*What to do*
a) Which parts of reference [10] does the topological vector spaces text cite?
b) Could you repeat every line of the records below, unchanged?

*Source text*
Let X be a topological vector space. If U is an open neighborhood of 0 in X, then $v+U=U$ for all $v\in O_X$. If U is a regular closed neighborhood of 0 in X, then $v+U=U$ for all $v\in O_X$.

Proof. 

First of all, let us assume that U is open. For every $u\in U$, $U-u\in {\mathcal{N}}_0\left(X\right)$, hence $v\in U-u$, meaning that $v+U\subseteq U$. By the same argument, $-v+U\subseteq U$. As a consequence, we obtain the desired result. Next, let us assume that U is regular closed. Since $\mathrm{int}\left(U\right)$ is open, we know that $\mathrm{int}(U+v)=\mathrm{int}\left(U\right)+v=\mathrm{int}\left(U\right)$. By taking closures, we obtain that $U+v=\mathrm{cl}\left(\mathrm{int}\right(U\left)\right)+v=\mathrm{cl}\left(\mathrm{int}\right(U+v\left)\right)=\mathrm{cl}\left(\mathrm{int}\right(U\left)\right)=U$. □

The following result improves considerably on [10] (Corollary 2.1 and Theorem 2.2). Refer to Appendix A for the notion of extremal points (which coincides with that of extreme points in the convex setting).

Theorem 4.

Let X be a topological vector space. If X is not Hausdorff, then every regular closed 0-neighborhood of X is free of extremal points. In particular, $O_X$ is a bounded, closed, and convex subset of X free of extremal points.

Proof. 

Let U be any regular closed 0-neighborhood of X. Fix any arbitrary $u\in U$. We will show that u is not an extremal point of U. Take any $v\in O_X$ such that $v\ne 0$. By Lemma 6, $v+u,-v+u\in U$. Finally, $u=\frac{1}{2}(v+u)+\frac{1}{2}(-v+u)$, meaning that $u\notin \mathrm{ext}\left(U\right)$. □

We will find more examples of topological vector spaces not enjoying the Krein–Milman property. The following proposition is an improvement of [10] (Remark 3.1).

Proposition 1.

(Saved entries)
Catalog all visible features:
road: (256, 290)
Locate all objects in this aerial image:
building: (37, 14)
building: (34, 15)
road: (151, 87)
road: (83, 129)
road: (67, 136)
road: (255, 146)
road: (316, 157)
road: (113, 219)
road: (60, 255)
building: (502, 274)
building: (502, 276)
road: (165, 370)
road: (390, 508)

*Outputs*
a) Corollary 2.1, Theorem 2.2, and Remark 3.1

b)
Catalog all visible features:
road: (256, 290)
Locate all objects in this aerial image:
building: (37, 14)
building: (34, 15)
road: (151, 87)
road: (83, 129)
road: (67, 136)
road: (255, 146)
road: (316, 157)
road: (113, 219)
road: (60, 255)
building: (502, 274)
building: (502, 276)
road: (165, 370)
road: (390, 508)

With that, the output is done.